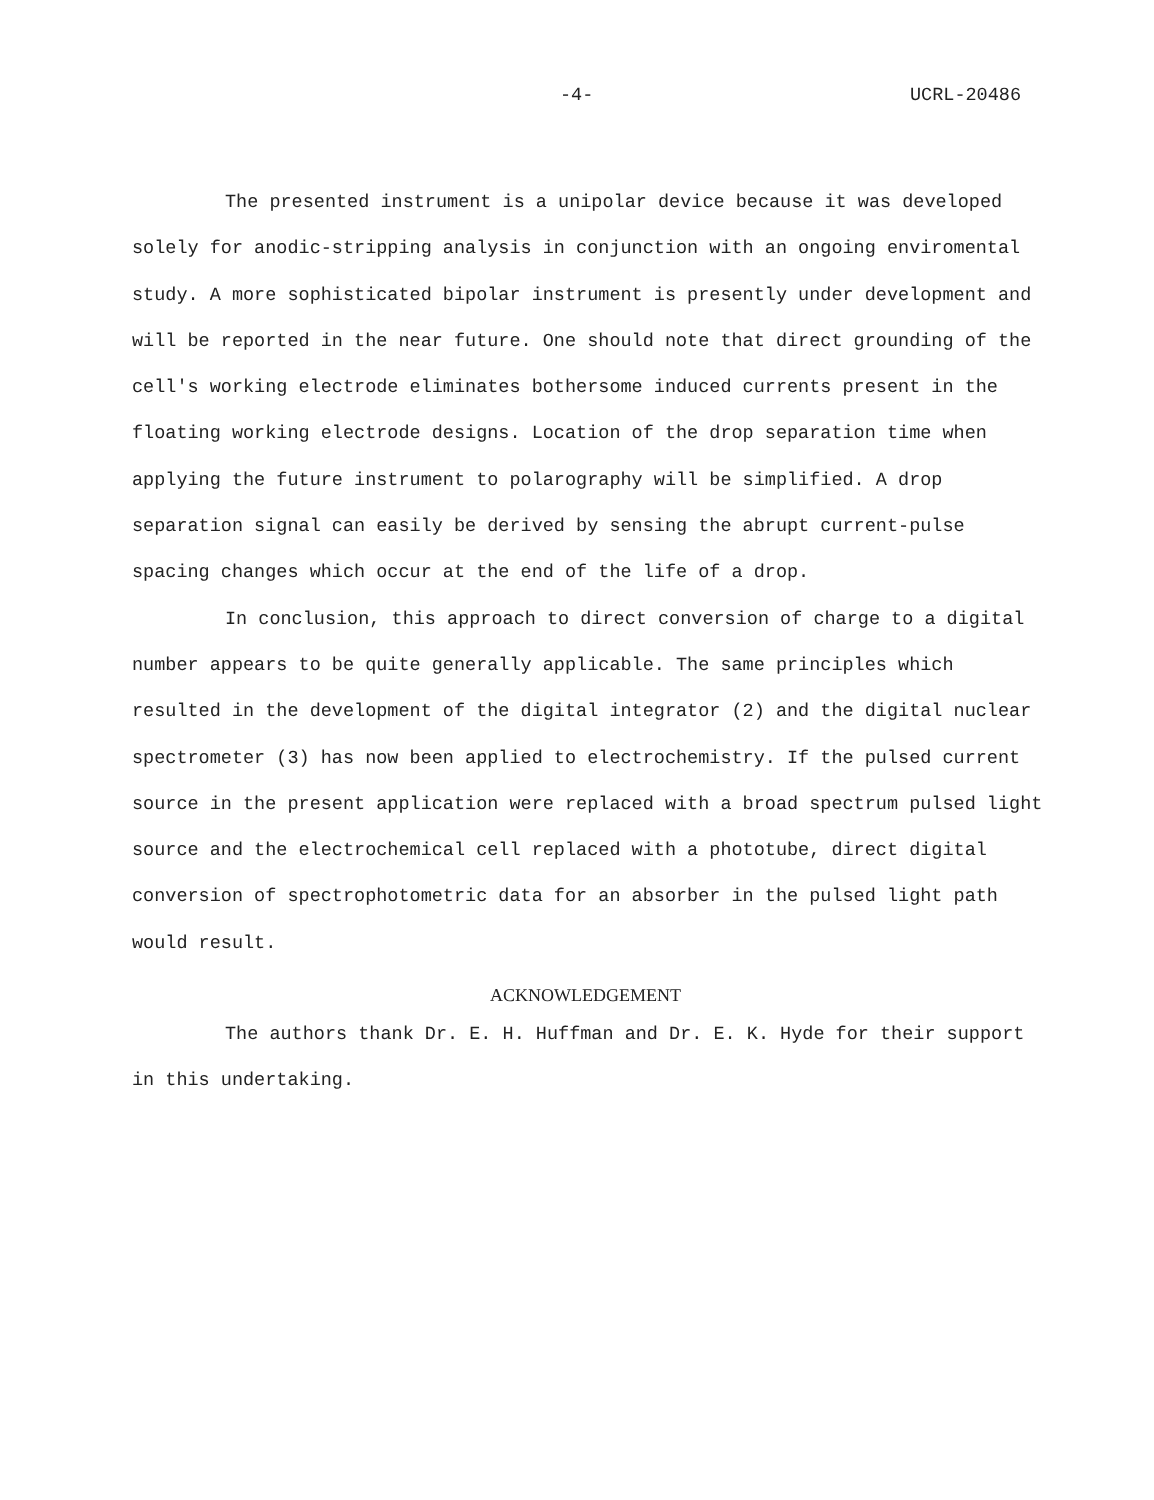-4- UCRL-20486
The presented instrument is a unipolar device because it was developed solely for anodic-stripping analysis in conjunction with an ongoing enviromental study. A more sophisticated bipolar instrument is presently under development and will be reported in the near future. One should note that direct grounding of the cell's working electrode eliminates bothersome induced currents present in the floating working electrode designs. Location of the drop separation time when applying the future instrument to polarography will be simplified. A drop separation signal can easily be derived by sensing the abrupt current-pulse spacing changes which occur at the end of the life of a drop.
In conclusion, this approach to direct conversion of charge to a digital number appears to be quite generally applicable. The same principles which resulted in the development of the digital integrator (2) and the digital nuclear spectrometer (3) has now been applied to electrochemistry. If the pulsed current source in the present application were replaced with a broad spectrum pulsed light source and the electrochemical cell replaced with a phototube, direct digital conversion of spectrophotometric data for an absorber in the pulsed light path would result.
ACKNOWLEDGEMENT
The authors thank Dr. E. H. Huffman and Dr. E. K. Hyde for their support in this undertaking.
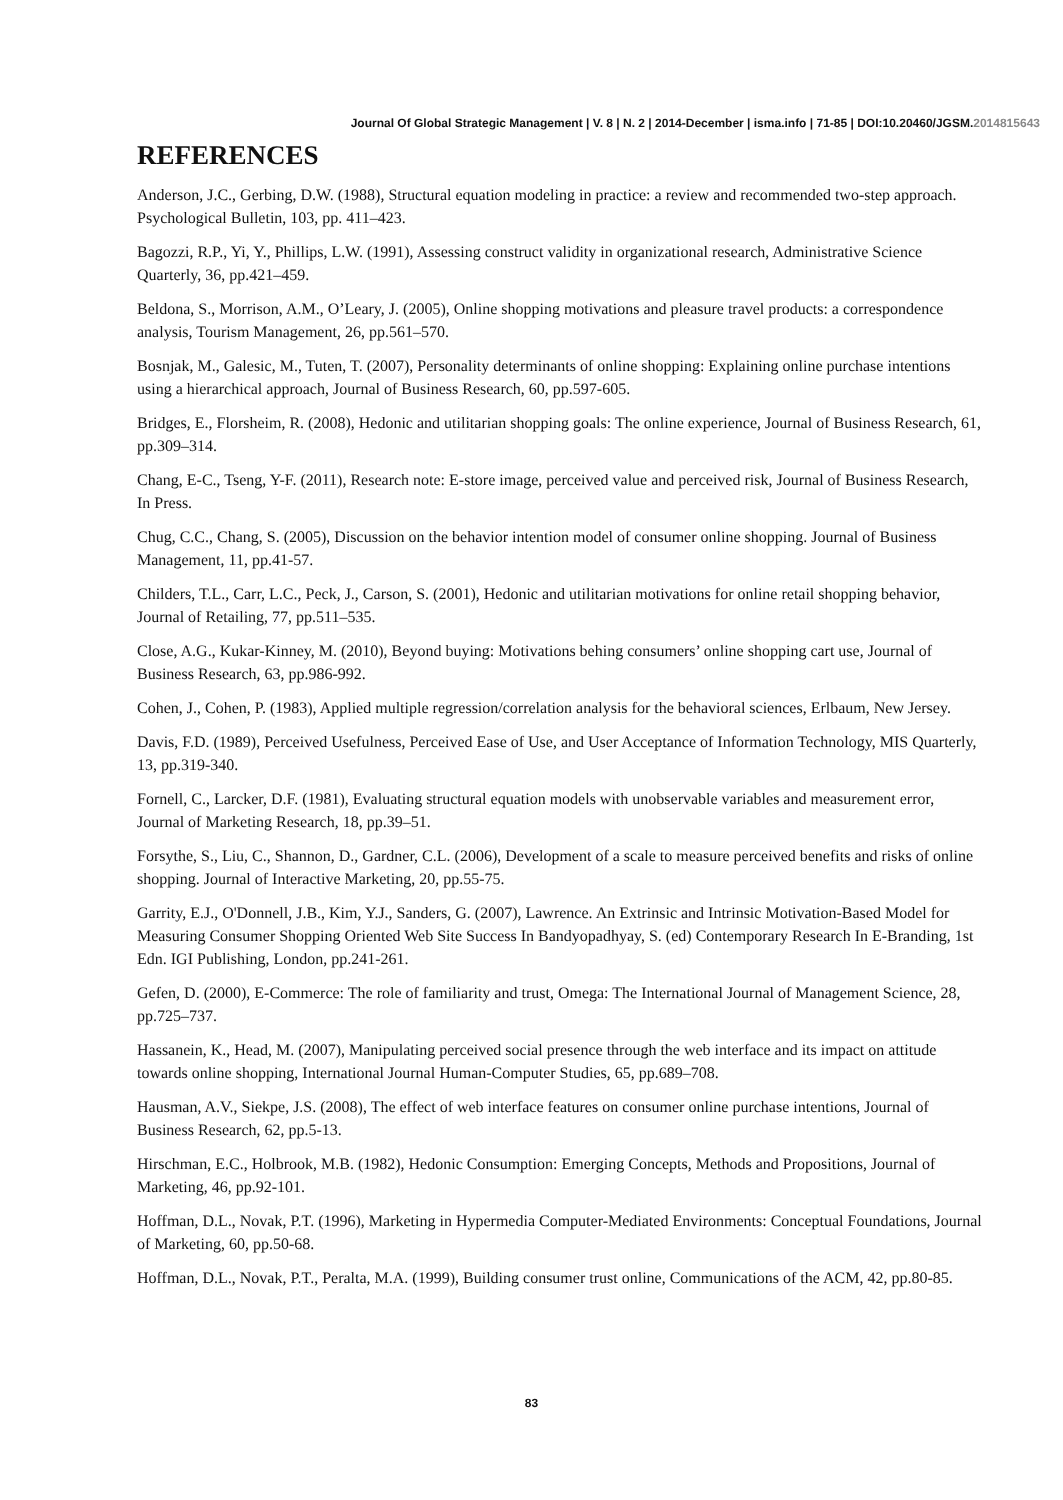Journal Of Global Strategic Management | V. 8 | N. 2 | 2014-December | isma.info | 71-85 | DOI:10.20460/JGSM.2014815643
REFERENCES
Anderson, J.C., Gerbing, D.W. (1988), Structural equation modeling in practice: a review and recommended two-step approach. Psychological Bulletin, 103, pp. 411–423.
Bagozzi, R.P., Yi, Y., Phillips, L.W. (1991), Assessing construct validity in organizational research, Administrative Science Quarterly, 36, pp.421–459.
Beldona, S., Morrison, A.M., O’Leary, J. (2005), Online shopping motivations and pleasure travel products: a correspondence analysis, Tourism Management, 26, pp.561–570.
Bosnjak, M., Galesic, M., Tuten, T. (2007), Personality determinants of online shopping: Explaining online purchase intentions using a hierarchical approach, Journal of Business Research, 60, pp.597-605.
Bridges, E., Florsheim, R. (2008), Hedonic and utilitarian shopping goals: The online experience, Journal of Business Research, 61, pp.309–314.
Chang, E-C., Tseng, Y-F. (2011), Research note: E-store image, perceived value and perceived risk, Journal of Business Research, In Press.
Chug, C.C., Chang, S. (2005), Discussion on the behavior intention model of consumer online shopping. Journal of Business Management, 11, pp.41-57.
Childers, T.L., Carr, L.C., Peck, J., Carson, S. (2001), Hedonic and utilitarian motivations for online retail shopping behavior, Journal of Retailing, 77, pp.511–535.
Close, A.G., Kukar-Kinney, M. (2010), Beyond buying: Motivations behing consumers’ online shopping cart use, Journal of Business Research, 63, pp.986-992.
Cohen, J., Cohen, P. (1983), Applied multiple regression/correlation analysis for the behavioral sciences, Erlbaum, New Jersey.
Davis, F.D. (1989), Perceived Usefulness, Perceived Ease of Use, and User Acceptance of Information Technology, MIS Quarterly, 13, pp.319-340.
Fornell, C., Larcker, D.F. (1981), Evaluating structural equation models with unobservable variables and measurement error, Journal of Marketing Research, 18, pp.39–51.
Forsythe, S., Liu, C., Shannon, D., Gardner, C.L. (2006), Development of a scale to measure perceived benefits and risks of online shopping. Journal of Interactive Marketing, 20, pp.55-75.
Garrity, E.J., O'Donnell, J.B., Kim, Y.J., Sanders, G. (2007), Lawrence. An Extrinsic and Intrinsic Motivation-Based Model for Measuring Consumer Shopping Oriented Web Site Success In Bandyopadhyay, S. (ed) Contemporary Research In E-Branding, 1st Edn. IGI Publishing, London, pp.241-261.
Gefen, D. (2000), E-Commerce: The role of familiarity and trust, Omega: The International Journal of Management Science, 28, pp.725–737.
Hassanein, K., Head, M. (2007), Manipulating perceived social presence through the web interface and its impact on attitude towards online shopping, International Journal Human-Computer Studies, 65, pp.689–708.
Hausman, A.V., Siekpe, J.S. (2008), The effect of web interface features on consumer online purchase intentions, Journal of Business Research, 62, pp.5-13.
Hirschman, E.C., Holbrook, M.B. (1982), Hedonic Consumption: Emerging Concepts, Methods and Propositions, Journal of Marketing, 46, pp.92-101.
Hoffman, D.L., Novak, P.T. (1996), Marketing in Hypermedia Computer-Mediated Environments: Conceptual Foundations, Journal of Marketing, 60, pp.50-68.
Hoffman, D.L., Novak, P.T., Peralta, M.A. (1999), Building consumer trust online, Communications of the ACM, 42, pp.80-85.
83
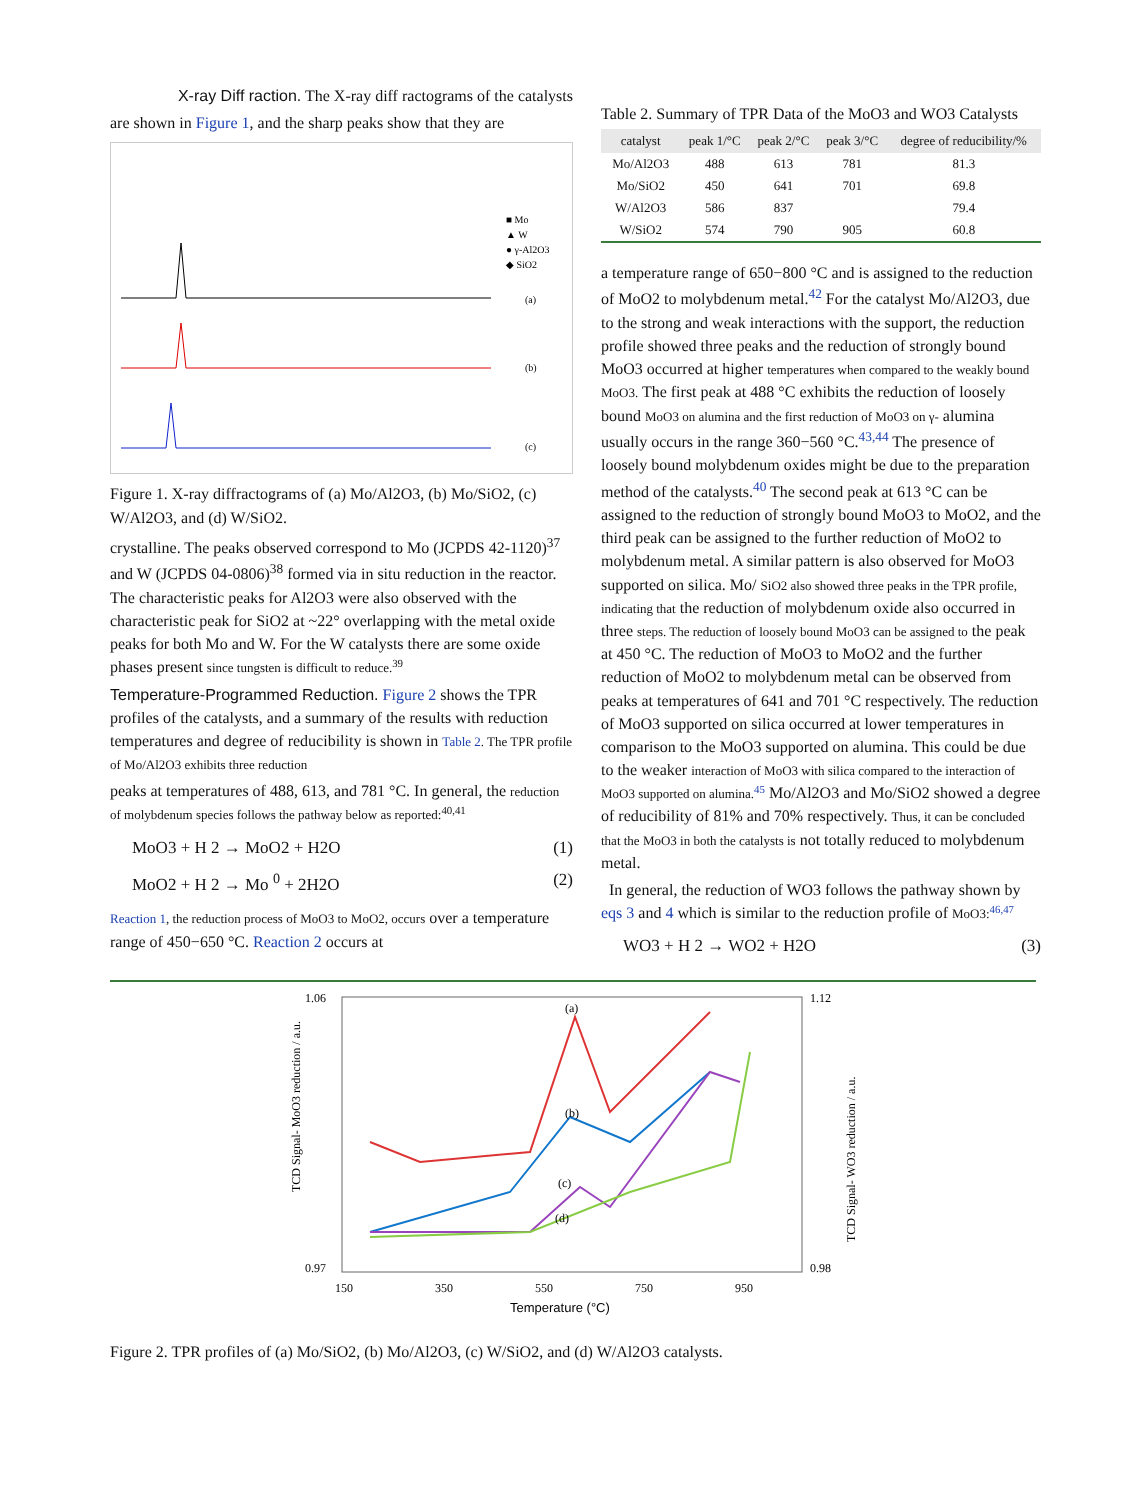X-ray Diff raction. The X-ray diff ractograms of the catalysts
are shown in Figure 1, and the sharp peaks show that they are
■ Mo
▲ W
● γ-Al2O3
◆ SiO2
(a)
(b)
(c)
Figure 1. X-ray diffractograms of (a) Mo/Al2O3, (b) Mo/SiO2, (c) W/Al2O3, and (d) W/SiO2.
crystalline. The peaks observed correspond to Mo (JCPDS 42-1120)<sup>37</sup> and W (JCPDS 04-0806)<sup>38</sup> formed via in situ reduction in the reactor. The characteristic peaks for Al2O3 were also observed with the characteristic peak for SiO2 at ~22° overlapping with the metal oxide peaks for both Mo and W. For the W catalysts there are some oxide phases present since tungsten is difficult to reduce.<sup>39</sup>
Temperature-Programmed Reduction. Figure 2 shows the TPR profiles of the catalysts, and a summary of the results with reduction temperatures and degree of reducibility is shown in Table 2. The TPR profile of Mo/Al2O3 exhibits three reduction
peaks at temperatures of 488, 613, and 781 °C. In general, the reduction of molybdenum species follows the pathway below as reported:<sup>40,41</sup>
MoO3 + H 2 → MoO2 + H2O (1)
MoO2 + H 2 → Mo <sup>0</sup> + 2H2O (2)
Reaction 1, the reduction process of MoO3 to MoO2, occurs over a temperature range of 450−650 °C. Reaction 2 occurs at
Table 2. Summary of TPR Data of the MoO3 and WO3 Catalysts
| catalyst | peak 1/°C | peak 2/°C | peak 3/°C | degree of reducibility/% |
| --- | --- | --- | --- | --- |
| Mo/Al2O3 | 488 | 613 | 781 | 81.3 |
| Mo/SiO2 | 450 | 641 | 701 | 69.8 |
| W/Al2O3 | 586 | 837 | | 79.4 |
| W/SiO2 | 574 | 790 | 905 | 60.8 |
a temperature range of 650−800 °C and is assigned to the reduction of MoO2 to molybdenum metal.<sup>42</sup> For the catalyst Mo/Al2O3, due to the strong and weak interactions with the support, the reduction profile showed three peaks and the reduction of strongly bound MoO3 occurred at higher temperatures when compared to the weakly bound MoO3. The first peak at 488 °C exhibits the reduction of loosely bound MoO3 on alumina and the first reduction of MoO3 on γ- alumina usually occurs in the range 360−560 °C.<sup>43,44</sup> The presence of loosely bound molybdenum oxides might be due to the preparation method of the catalysts.<sup>40</sup> The second peak at 613 °C can be assigned to the reduction of strongly bound MoO3 to MoO2, and the third peak can be assigned to the further reduction of MoO2 to molybdenum metal. A similar pattern is also observed for MoO3 supported on silica. Mo/ SiO2 also showed three peaks in the TPR profile, indicating that the reduction of molybdenum oxide also occurred in three steps. The reduction of loosely bound MoO3 can be assigned to the peak at 450 °C. The reduction of MoO3 to MoO2 and the further reduction of MoO2 to molybdenum metal can be observed from peaks at temperatures of 641 and 701 °C respectively. The reduction of MoO3 supported on silica occurred at lower temperatures in comparison to the MoO3 supported on alumina. This could be due to the weaker interaction of MoO3 with silica compared to the interaction of MoO3 supported on alumina.<sup>45</sup> Mo/Al2O3 and Mo/SiO2 showed a degree of reducibility of 81% and 70% respectively. Thus, it can be concluded that the MoO3 in both the catalysts is not totally reduced to molybdenum metal.
In general, the reduction of WO3 follows the pathway shown by eqs 3 and 4 which is similar to the reduction profile of MoO3:<sup>46,47</sup>
WO3 + H 2 → WO2 + H2O (3)
1.06
0.97
1.12
0.98
150
350
550
750
950
Temperature (°C)
TCD Signal- MoO3 reduction / a.u.
TCD Signal- WO3 reduction / a.u.
(a)
(b)
(c)
(d)
Figure 2. TPR profiles of (a) Mo/SiO2, (b) Mo/Al2O3, (c) W/SiO2, and (d) W/Al2O3 catalysts.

· · · · ·

> **WORK REQUIRED**
Could you repeat exactly the lines in the listing above from the one with "Bagozzi, R.P., Yi, Y., Phillips, L.W." down to the one with "Bosnjak, M., Galesic, M., Tuten, T."? Include both of those lines.

> **YOUR SOLUTION**
Bagozzi, R.P., Yi, Y., Phillips, L.W. (1991), Assessing construct validity in organizational research, Administrative Science Quarterly, 36, pp.421–459.
Beldona, S., Morrison, A.M., O’Leary, J. (2005), Online shopping motivations and pleasure travel products: a correspondence analysis, Tourism Management, 26, pp.561–570.
Bosnjak, M., Galesic, M., Tuten, T. (2007), Personality determinants of online shopping: Explaining online purchase intentions using a hierarchical approach, Journal of Business Research, 60, pp.597-605.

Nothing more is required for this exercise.